▶ **Yapılacak görevler**
#1 İktidarın savunma stratejisi üzerine metne göre aşağıdaki soruları yanıtlayın.
(a) İktidar sokak tehlikesini gösterirken hangi tarihi hatırlatıyor?
(b) Kontrolün ya da algı yönetiminin önemli bir kısmı hâlâ kimin elinde?
(c) İktidar çok fizîkî bir saldırıyı îmâ ederken hangi sözü kullanıyor?
#2 İktidarın savunma stratejisi üzerine metni son cümlesinden sonra aynı üslupla sürdürün.
:: Okuma metni ::
Bu, kaçınılmaz olarak muhâlefeti de etkiliyor. İktidarın savunma stratejisi sâdece kendisiyle ilgili değil, rakiplerini ve muhâlefeti de gerekirse biçimlendirmek, biçimlendiremiyorsa bile onun algılanma biçimini yönetmekle ilgili. Dolayısıyla muhâlefeti eleştirirken, neden bunu aşamadıklarını, neden bunun karşılığını üretemediklerini soruyoruz. Çünkü aslında orada kontrolün ya da algı yönetiminin önemli bir kısmı hâlâ iktidârın elinde. Mesela iktidar sokak tehlikesini gösteriyor, 15 Temmuz’u hatırlatıyor, ama aynı tür bir etki muhâlefet cephesinde de var. “İnsanları bu memnûniyetsizliği böyle ifâde etmeye çağırmak acaba riskli bir şey mi? Acaba iktidârın oyununa mı geliyoruz?” diyorlar. İktidar, kendi oynayabileceği tehlikeli oyunu, hem kendi seçmeni için, hem muhâlefet için bir tehdit ve korku unsuru olarak kullanabiliyor, bunu yapıyor. Bâzen “Bu daha iyi günleriniz” diyerek çok fizîkî bir saldırıyı îmâ ederek, bâzen “Bunun bedelini ödeyeceksiniz » diyerek, bâzen sokağı ya da kendi destekçilerini göreve çağırarak yapıyor. Ama hepsinde, muhâlefeti sıkıştırma tarafı da az değil. Yani kendi savunmasını kurmanın yanında, rakibini ve karşısını da biçimlendirmeye çalışıyor.
:::
:: Kaynak veriler ::
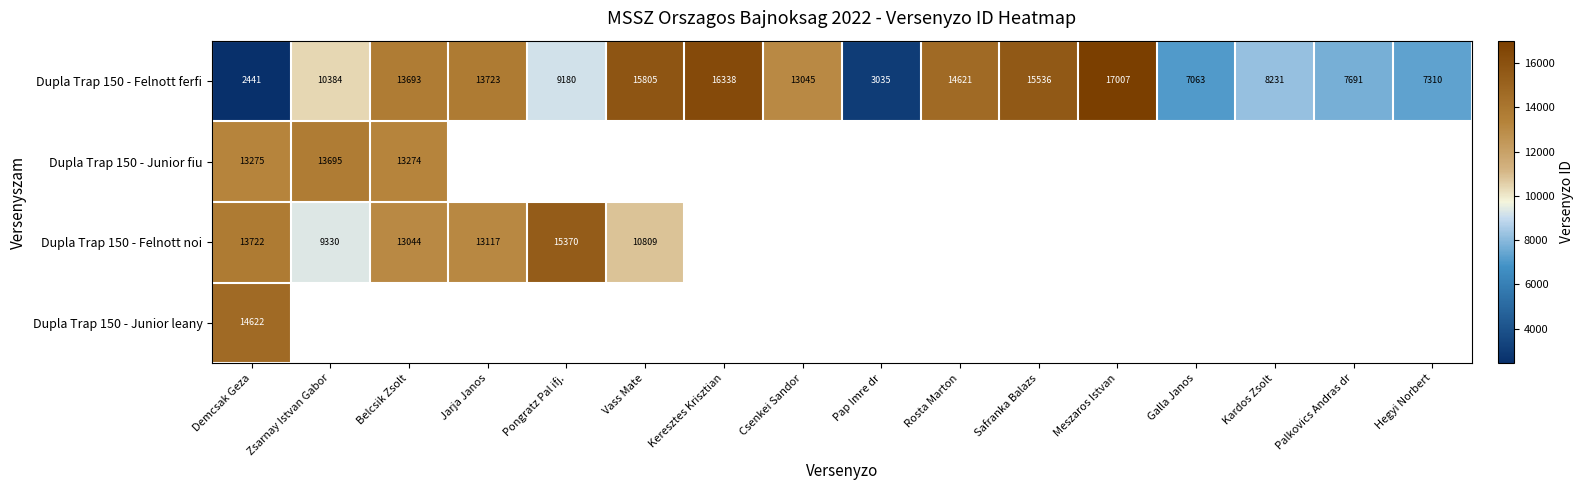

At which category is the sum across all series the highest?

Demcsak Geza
:::
:: Kaynak veriler ::
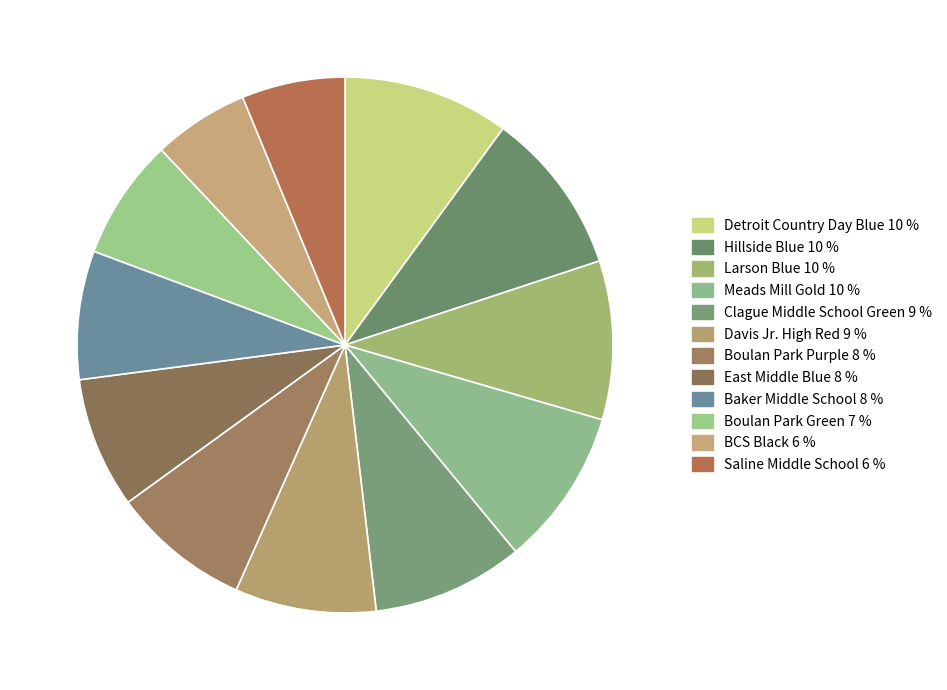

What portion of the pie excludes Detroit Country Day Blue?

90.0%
:::
▶ **Görevlerin yanıtları**
#1
(a) 15 Temmuz’u hatırlatıyor.
(b) İktidarın elinde.
(c) “Bu daha iyi günleriniz” sözünü kullanıyor.

#2
Burada önemli olan, bu hayatta yaşananla, bu işin siyâsete taşınma biçimi arasındaki kontrolü muhâlefetin ele alması. Geçen yıl muhâlefetin kontrolü zaman zaman ele alabildiğini, bazı çıkışlarla gündemi kurabildiğini konuştuk. Ama bu gündemi ileriye taşıyan, bunu değiştirme irâdesi gösteren bir politik sürekliliğe taşıyamadı muhâlefet. Hattâ bu son olayda tartıştığımız “Şapkadan tavşan çıkardı mı? Yaptığı işe yarar mı, bu anlatıdan bir fayda sağlayabilir mi? Muhâlefetin bu ataklardan, kısa sürse de şaşkınlık yaşaması”meseleleri, bunların süreklileşmiş politik bir dile çevrilememesi… Burak’ın kuyruklarda gördüğü insanların bir politik dille siyâsî alana taşınması lâzım. Muhâlefetin bunu yapması gerekiyor. Bu konuda hâlâ kendi yapısal sorunlarından, parçalı yapısından ve epeydir bu iktidârın biçimlendirdiği siyâsî zeminde hareket etmenin bazı uzuvlarını etkisizleştirmesinden dolayı hâlâ bazı sorunlar yaşadığını görüyoruz.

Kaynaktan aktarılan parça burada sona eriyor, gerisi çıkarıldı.